[About this exercise]:
Below are entries; print them exactly from the first line through the one containing "of cervical cancer".

[Input material]:
______________________________
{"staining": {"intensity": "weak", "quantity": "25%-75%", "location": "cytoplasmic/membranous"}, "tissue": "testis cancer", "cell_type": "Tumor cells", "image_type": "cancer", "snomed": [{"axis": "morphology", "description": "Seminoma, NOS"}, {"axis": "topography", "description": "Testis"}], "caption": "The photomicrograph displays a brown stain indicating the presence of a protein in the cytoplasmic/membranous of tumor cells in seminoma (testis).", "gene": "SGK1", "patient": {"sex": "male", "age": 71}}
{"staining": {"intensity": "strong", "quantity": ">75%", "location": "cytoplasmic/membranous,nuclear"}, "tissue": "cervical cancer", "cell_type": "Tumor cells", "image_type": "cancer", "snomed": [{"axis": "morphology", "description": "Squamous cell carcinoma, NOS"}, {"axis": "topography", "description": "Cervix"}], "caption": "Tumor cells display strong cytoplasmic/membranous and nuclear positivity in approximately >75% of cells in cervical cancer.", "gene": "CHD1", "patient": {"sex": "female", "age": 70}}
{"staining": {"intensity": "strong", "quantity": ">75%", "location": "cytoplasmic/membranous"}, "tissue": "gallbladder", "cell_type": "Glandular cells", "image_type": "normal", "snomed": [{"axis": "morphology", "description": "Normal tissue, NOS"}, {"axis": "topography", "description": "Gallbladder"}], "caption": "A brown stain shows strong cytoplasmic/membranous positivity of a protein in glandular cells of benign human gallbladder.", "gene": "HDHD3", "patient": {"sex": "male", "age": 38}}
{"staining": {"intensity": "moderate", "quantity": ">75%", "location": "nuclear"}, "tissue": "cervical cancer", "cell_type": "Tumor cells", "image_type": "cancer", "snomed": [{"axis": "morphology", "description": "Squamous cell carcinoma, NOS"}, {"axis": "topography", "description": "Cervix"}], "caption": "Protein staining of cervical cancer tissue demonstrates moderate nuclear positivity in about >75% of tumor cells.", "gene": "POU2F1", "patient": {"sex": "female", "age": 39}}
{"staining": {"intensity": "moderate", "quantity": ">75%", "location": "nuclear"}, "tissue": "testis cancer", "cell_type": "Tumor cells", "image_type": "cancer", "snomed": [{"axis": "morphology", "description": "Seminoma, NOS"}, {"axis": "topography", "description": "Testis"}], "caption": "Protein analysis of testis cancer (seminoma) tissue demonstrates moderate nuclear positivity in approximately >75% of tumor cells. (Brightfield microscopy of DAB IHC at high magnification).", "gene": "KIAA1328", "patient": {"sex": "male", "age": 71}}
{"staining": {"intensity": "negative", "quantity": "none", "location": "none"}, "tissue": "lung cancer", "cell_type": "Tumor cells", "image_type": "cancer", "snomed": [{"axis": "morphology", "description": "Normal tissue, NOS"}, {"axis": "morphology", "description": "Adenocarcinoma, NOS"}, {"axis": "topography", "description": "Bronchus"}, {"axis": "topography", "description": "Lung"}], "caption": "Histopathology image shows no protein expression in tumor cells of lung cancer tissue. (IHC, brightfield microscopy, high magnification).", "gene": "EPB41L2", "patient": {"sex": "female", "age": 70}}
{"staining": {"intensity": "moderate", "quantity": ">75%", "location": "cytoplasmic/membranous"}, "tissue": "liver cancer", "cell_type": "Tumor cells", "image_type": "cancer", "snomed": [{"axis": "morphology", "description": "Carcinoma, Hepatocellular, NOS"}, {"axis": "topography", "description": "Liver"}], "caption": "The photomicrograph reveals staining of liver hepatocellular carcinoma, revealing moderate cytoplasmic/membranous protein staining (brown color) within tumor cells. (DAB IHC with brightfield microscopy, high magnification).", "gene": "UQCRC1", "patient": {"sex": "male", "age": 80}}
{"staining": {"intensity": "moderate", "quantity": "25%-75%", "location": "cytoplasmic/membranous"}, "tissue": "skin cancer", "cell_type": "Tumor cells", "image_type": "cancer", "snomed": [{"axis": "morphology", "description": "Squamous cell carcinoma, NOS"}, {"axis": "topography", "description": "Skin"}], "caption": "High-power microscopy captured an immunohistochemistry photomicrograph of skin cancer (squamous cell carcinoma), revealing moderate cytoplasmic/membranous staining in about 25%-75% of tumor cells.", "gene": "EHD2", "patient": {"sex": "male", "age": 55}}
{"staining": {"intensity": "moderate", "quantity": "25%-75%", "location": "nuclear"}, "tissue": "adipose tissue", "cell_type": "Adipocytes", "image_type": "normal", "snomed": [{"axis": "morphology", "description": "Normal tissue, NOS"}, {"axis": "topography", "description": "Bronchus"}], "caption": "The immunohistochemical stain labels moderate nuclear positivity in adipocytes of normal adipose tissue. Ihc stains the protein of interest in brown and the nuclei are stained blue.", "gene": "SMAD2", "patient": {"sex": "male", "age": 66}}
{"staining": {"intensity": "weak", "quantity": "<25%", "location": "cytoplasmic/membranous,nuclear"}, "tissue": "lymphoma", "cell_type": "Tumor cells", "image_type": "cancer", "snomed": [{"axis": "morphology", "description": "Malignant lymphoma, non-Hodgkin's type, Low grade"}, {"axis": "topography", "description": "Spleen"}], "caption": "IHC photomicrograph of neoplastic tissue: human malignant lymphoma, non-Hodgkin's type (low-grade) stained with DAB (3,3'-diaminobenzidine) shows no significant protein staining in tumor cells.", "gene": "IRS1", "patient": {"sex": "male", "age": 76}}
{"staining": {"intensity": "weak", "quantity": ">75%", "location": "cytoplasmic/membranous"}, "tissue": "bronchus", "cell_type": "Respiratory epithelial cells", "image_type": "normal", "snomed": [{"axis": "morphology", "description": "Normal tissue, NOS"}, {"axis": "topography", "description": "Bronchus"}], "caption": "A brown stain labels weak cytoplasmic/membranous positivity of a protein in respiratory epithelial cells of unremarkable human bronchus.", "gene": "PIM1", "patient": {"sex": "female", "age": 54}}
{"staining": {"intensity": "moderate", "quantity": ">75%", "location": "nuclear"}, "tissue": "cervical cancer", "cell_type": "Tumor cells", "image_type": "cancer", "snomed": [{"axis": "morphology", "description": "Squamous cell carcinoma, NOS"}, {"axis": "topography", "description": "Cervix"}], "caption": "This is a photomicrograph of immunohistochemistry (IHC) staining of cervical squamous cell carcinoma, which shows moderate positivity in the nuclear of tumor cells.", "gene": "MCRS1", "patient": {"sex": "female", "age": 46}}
______________________________
[Result of this exercise]:
{"staining": {"intensity": "weak", "quantity": "25%-75%", "location": "cytoplasmic/membranous"}, "tissue": "testis cancer", "cell_type": "Tumor cells", "image_type": "cancer", "snomed": [{"axis": "morphology", "description": "Seminoma, NOS"}, {"axis": "topography", "description": "Testis"}], "caption": "The photomicrograph displays a brown stain indicating the presence of a protein in the cytoplasmic/membranous of tumor cells in seminoma (testis).", "gene": "SGK1", "patient": {"sex": "male", "age": 71}}
{"staining": {"intensity": "strong", "quantity": ">75%", "location": "cytoplasmic/membranous,nuclear"}, "tissue": "cervical cancer", "cell_type": "Tumor cells", "image_type": "cancer", "snomed": [{"axis": "morphology", "description": "Squamous cell carcinoma, NOS"}, {"axis": "topography", "description": "Cervix"}], "caption": "Tumor cells display strong cytoplasmic/membranous and nuclear positivity in approximately >75% of cells in cervical cancer.", "gene": "CHD1", "patient": {"sex": "female", "age": 70}}
{"staining": {"intensity": "strong", "quantity": ">75%", "location": "cytoplasmic/membranous"}, "tissue": "gallbladder", "cell_type": "Glandular cells", "image_type": "normal", "snomed": [{"axis": "morphology", "description": "Normal tissue, NOS"}, {"axis": "topography", "description": "Gallbladder"}], "caption": "A brown stain shows strong cytoplasmic/membranous positivity of a protein in glandular cells of benign human gallbladder.", "gene": "HDHD3", "patient": {"sex": "male", "age": 38}}
{"staining": {"intensity": "moderate", "quantity": ">75%", "location": "nuclear"}, "tissue": "cervical cancer", "cell_type": "Tumor cells", "image_type": "cancer", "snomed": [{"axis": "morphology", "description": "Squamous cell carcinoma, NOS"}, {"axis": "topography", "description": "Cervix"}], "caption": "Protein staining of cervical cancer tissue demonstrates moderate nuclear positivity in about >75% of tumor cells.", "gene": "POU2F1", "patient": {"sex": "female", "age": 39}}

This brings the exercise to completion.